In the same way, once wearing a firearm becomes part of your daily routine, you don’t have to think about it too much anymore. The initial decision to purchase a gun or to carry it might take months or even years to make; you might struggle with it, agonize over it, obsess about it. But once the decision has been made, it becomes part of your routine, and your mind becomes free to think about other things.
When I pull on my seat belt as I climb into the car, I don’t waste even a moment thinking about highway fatality statistics, the gruesome accident I heard about on the news last night, or the kid that died in a rollover crash last spring. Putting the seat belt on is a simple, physical habit. It doesn’t lead me to obsess about that stuff. Sure, I originally chose to wear the belt because I knew a car accident could happen to me. But rather than reminding me to worry about car accidents, wearing the seat belt has freed from me from worrying about car accidents. I have insurance, I have a seat belt, I have air bags, and I have the skills it takes to drive safely. Because I have a physical habit that prepares me to cope if something awful happens, I don’t have to think about awful things.

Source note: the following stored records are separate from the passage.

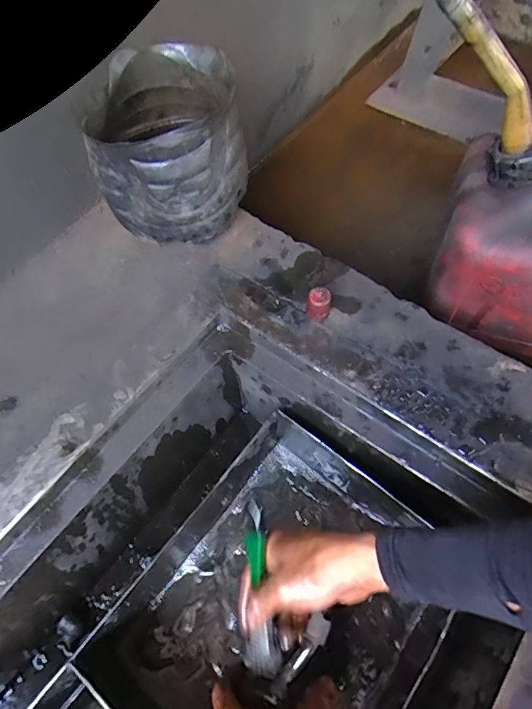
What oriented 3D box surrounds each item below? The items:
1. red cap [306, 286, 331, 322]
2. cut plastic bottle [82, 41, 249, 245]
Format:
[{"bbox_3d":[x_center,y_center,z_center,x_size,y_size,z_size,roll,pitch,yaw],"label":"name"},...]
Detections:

Similarly, when I put the firearm on as I get dressed, I could be dwelling on crime statistics, bad neighborhoods, terrifying news stories. Or I could simply be getting dressed. The choice of how I think about it is up to me. But the simple physical habit helps me keep my mind clear. For me, wearing a firearm only occasionally could easily start me down a very negative road of thinking every time I got dressed. As I wondered whether to take the gun with me, I’d have to plan and picture where I would be every second of every minute throughout the entire day. I’d wonder about the neighborhoods I’d visit. I’d worry about what I would do if someone wanted me to change my plans. I’d debate with myself about whether going for a stroll through downtown was "too dangerous" if I was unarmed.
In fact, I’d probably find myself wondering if I was becoming paranoid whenever I even considered going armed for any reason. I’d probably figure: well, if you needed it, you weren’t paranoid. But if you didn’t need it, you were. So would I need it or wouldn’t I? It wouldn’t be long before I drove myself nuts trying to see the future.
Set Your Mind Free
By its nature, the future is un-knowable. Yes, there are safer places and less-safe places, statistically speaking. But I am not a statistic. I am a human being, just one, and any individual human being can fall outside the statistics at any time. I don’t dwell on that. It’s certainly not worth my time or my angst! Instead, I simply acknowledge it, do what I can to minimize the risk from it, and drive on.
So for me as for many other women, wearing a firearm every day is life-affirming: I choose life. I am doing what I can to stay in the game. I choose to be prepared to cope if things don’t go according to plan, so that I can set my mind free to think about better stuff. This choice is life-affirming for me, but it’s also just a simple habit. I get dressed, I put on the gun, I grab my wallet and my Chapstick and my keys and I’m out the door. No paranoia, just a single, one-time decision to be prepared as I go through life, and then following through on that decision with simple everyday habits to make that decision a reality.